# 2015 FBAR question



## chuck846 (Jan 15, 2016)

I thought I'd get all this tax reporting stuff out of the way.

We have accounts (checking/savings/investment) with 3 firms outside the US (we have 3X3=9 accounts). All I receive from these firms are monthly statements. Most say 'Initial Balance', show the deposits/withdrawal totals and then 'Ending Balance'. Is it proper for me to go through the stack of statements and locate the highest value for the Balance or do I need to go through the monthly transactions ?

Is it proper for me to complete my FBAR filing, then make a copy and submit it for my wife using the same info (we are joint owners on everything).

Thank you.


----------



## Bevdeforges (Nov 16, 2007)

It is perfectly valid to go through and take the highest ending balance for your accounts using the monthly statements. You don't have to calculate the interim balances. Or, take the highest ending balance for each account and add a little bit as a "safety margin." They aren't looking for pinpoint accuracy.

If your wife is a US citizen and has her own FBAR obligation, I would image that you could just duplicate your filing to cover hers. Just be careful to save a copy of the electronic form BEFORE you "sign" it. You can't make changes to the form once you hit that "sign" button.
Cheers,
Bev


----------



## BBCWatcher (Dec 28, 2012)

"Be reasonable." If you've got millions of dollars flowing through an account, but miraculously the account always seems to end up with a balance of $10 at the end of the month, I wouldn't be reporting $10.


----------



## chuck846 (Jan 15, 2016)

BBCWatcher said:


> "Be reasonable." If you've got millions of dollars flowing through an account, but miraculously the account always seems to end up with a balance of $10 at the end of the month, I wouldn't be reporting $10.


But at the same time - if you have 2 accounts which held the SAME million dollars - how would you report it on the FBAR ?

And while I am at it - can you envision a scenario where a person's FBAR figures would not carry over to their (8938 ) fillings ?

Thanks


----------



## BBCWatcher (Dec 28, 2012)

You would truthfully report the highest balances. If you have _five_ accounts and the "same" $6 million (highest balance) moved between them, then you would report five accounts, each/every with a $6 million high balance.

Answer the questions asked, truthfully. Don't try to second guess. If you're a $50,000/year secretary with signature authority over 68 foreign accounts each with highest balances of $6.7 billion, so be it, and that's how you answer the questions asked.

Form 8938 has slightly different requirements than FinCEN Form 114 about which accounts are reportable.


----------



## Bevdeforges (Nov 16, 2007)

chuck846 said:


> And while I am at it - can you envision a scenario where a person's FBAR figures would not carry over to their (8938 ) fillings ?


The FBAR figures are understood to be high balances - that WILL duplicate when transferring funds from one account to another. Happens all the time. 

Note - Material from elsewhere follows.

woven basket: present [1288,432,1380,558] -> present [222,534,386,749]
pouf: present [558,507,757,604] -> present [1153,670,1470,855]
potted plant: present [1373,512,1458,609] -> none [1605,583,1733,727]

And though I haven't "engaged" with the 8938 form in any great detail, I believe that form asks for actual balances as of a particular date (31 December, perhaps?). Those balances are not tied to your FBAR filing, but rather to the report of balances from the banks under their FATCA filing obligation.
Cheers,
Bev


----------



## chuck846 (Jan 15, 2016)

Since the "Treasury depts" are exchanging data I wish the US would send me a 1099-INT based on the interest they have been told we earned. 

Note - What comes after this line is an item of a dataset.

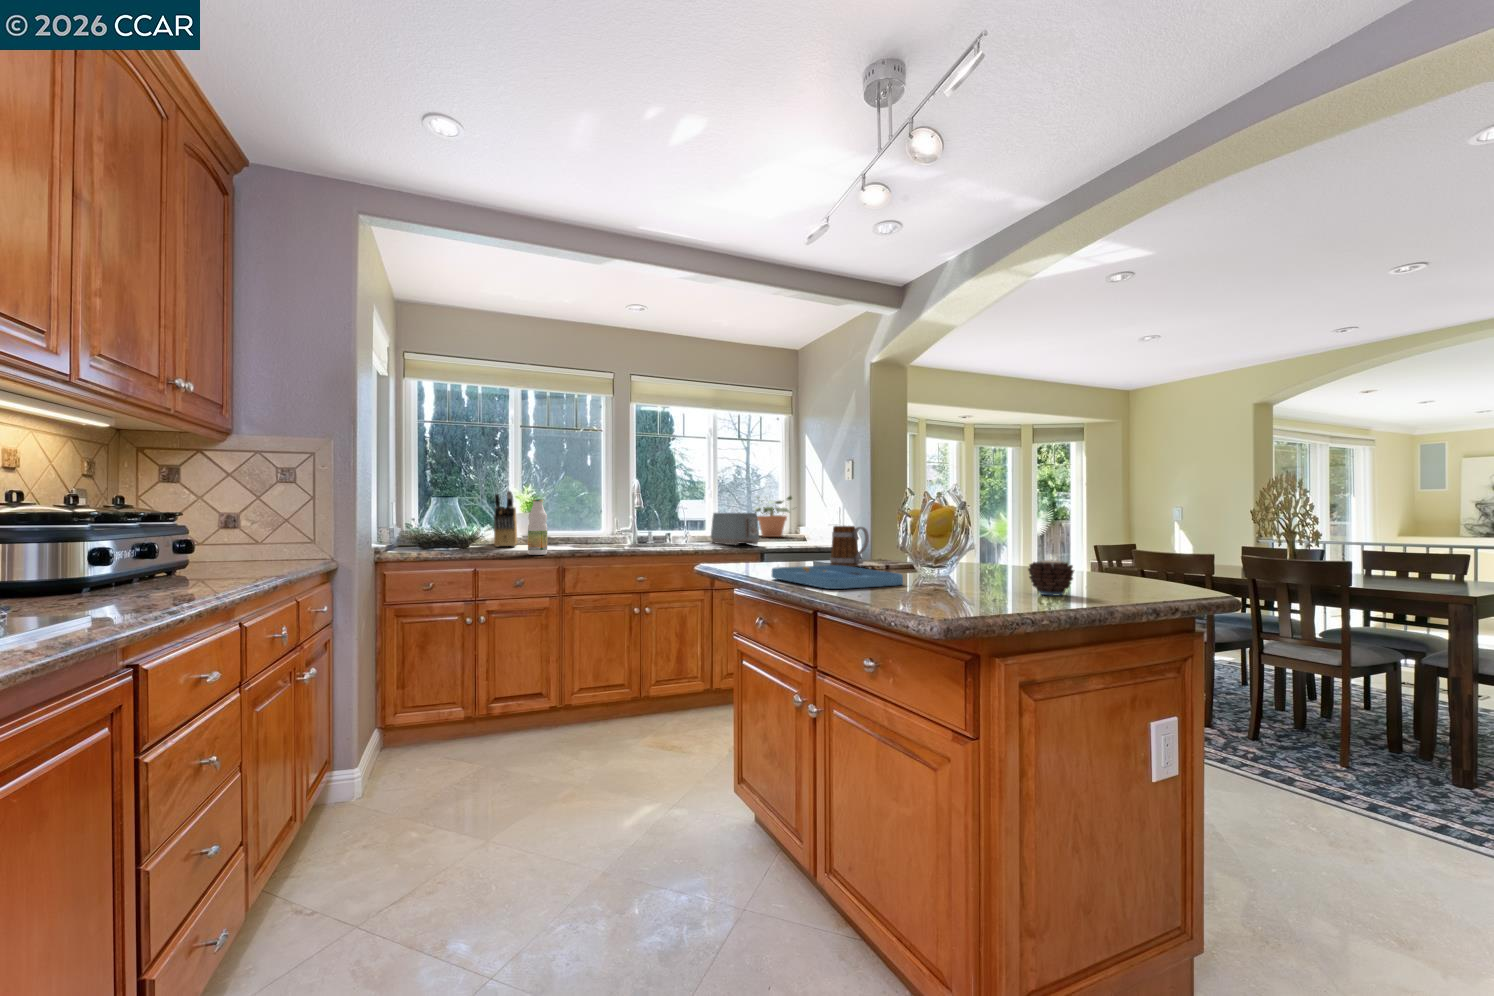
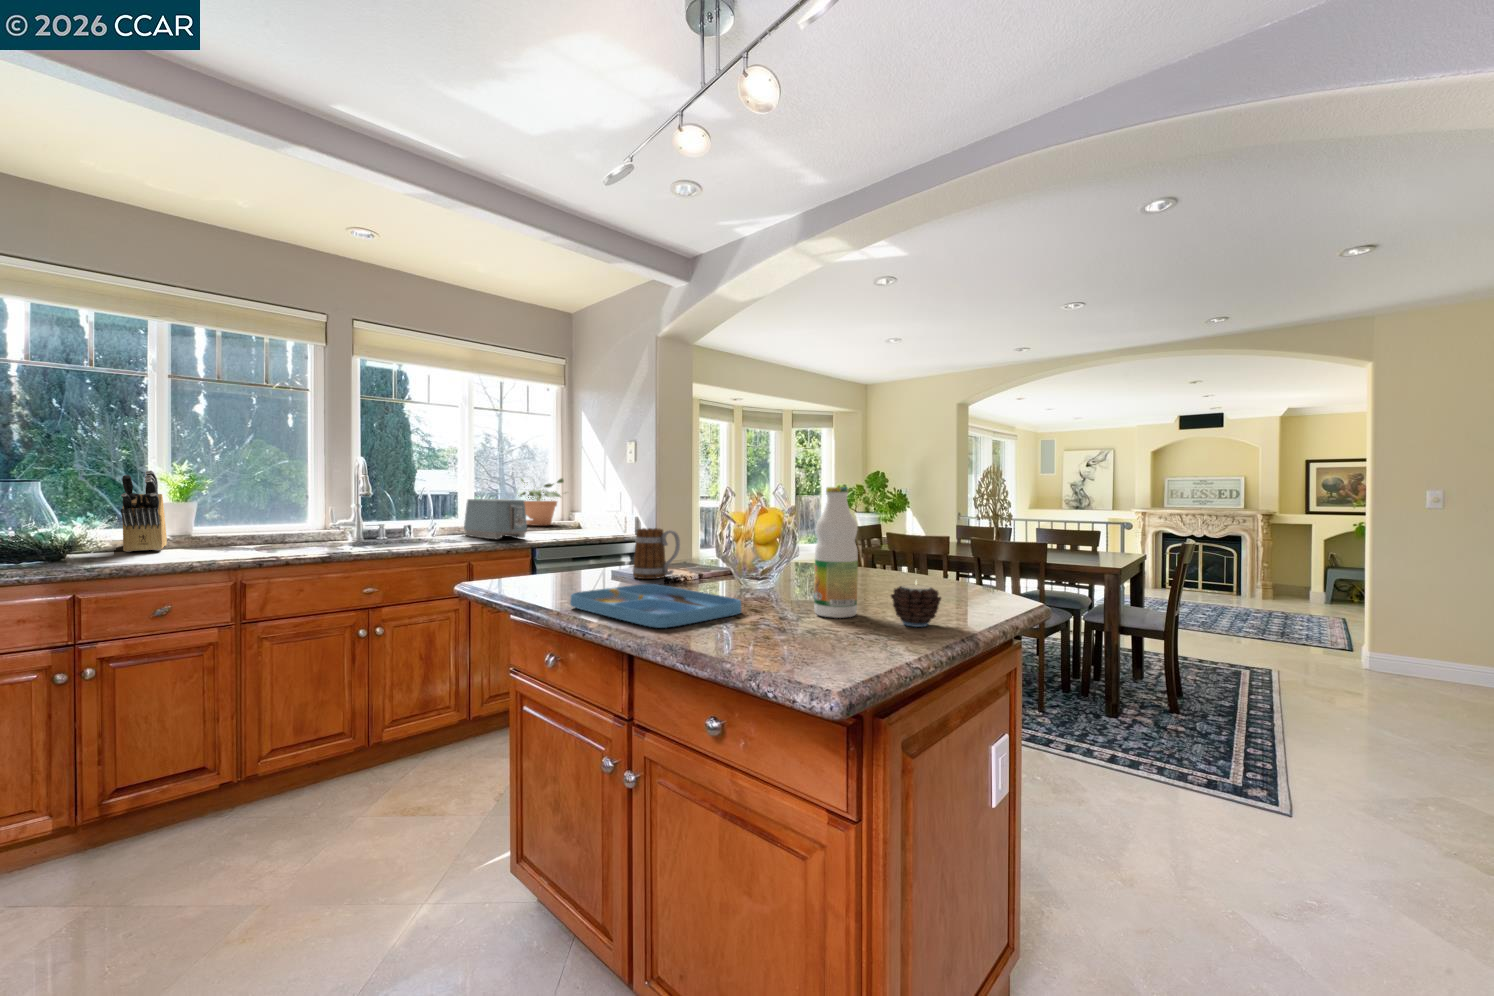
bottle: present [528,499,547,555] -> present [814,487,858,618]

Is there someplace I can see what the US Treasury has collected on me via FATCA ? Don't I get a chance to verify it - kind of like a credit report ?


----------



## Bevdeforges (Nov 16, 2007)

chuck846 said:


> Since the "Treasury depts" are exchanging data I wish the US would send me a 1099-INT based on the interest they have been told we earned.
> 
> Is there someplace I can see what the US Treasury has collected on me via FATCA ? Don't I get a chance to verify it - kind of like a credit report ?


'Fraid not. There have been proposals made to have the IRS pre-fill your tax returns - at least that way you could see what they have on your various accounts. (They do that here in France, and possibly in some other countries.) But the US seems to not want to risk "competing with" the paid tax preparers. Write a note to your Congresscritter if you think it will do any good.
Cheers,
Bev


----------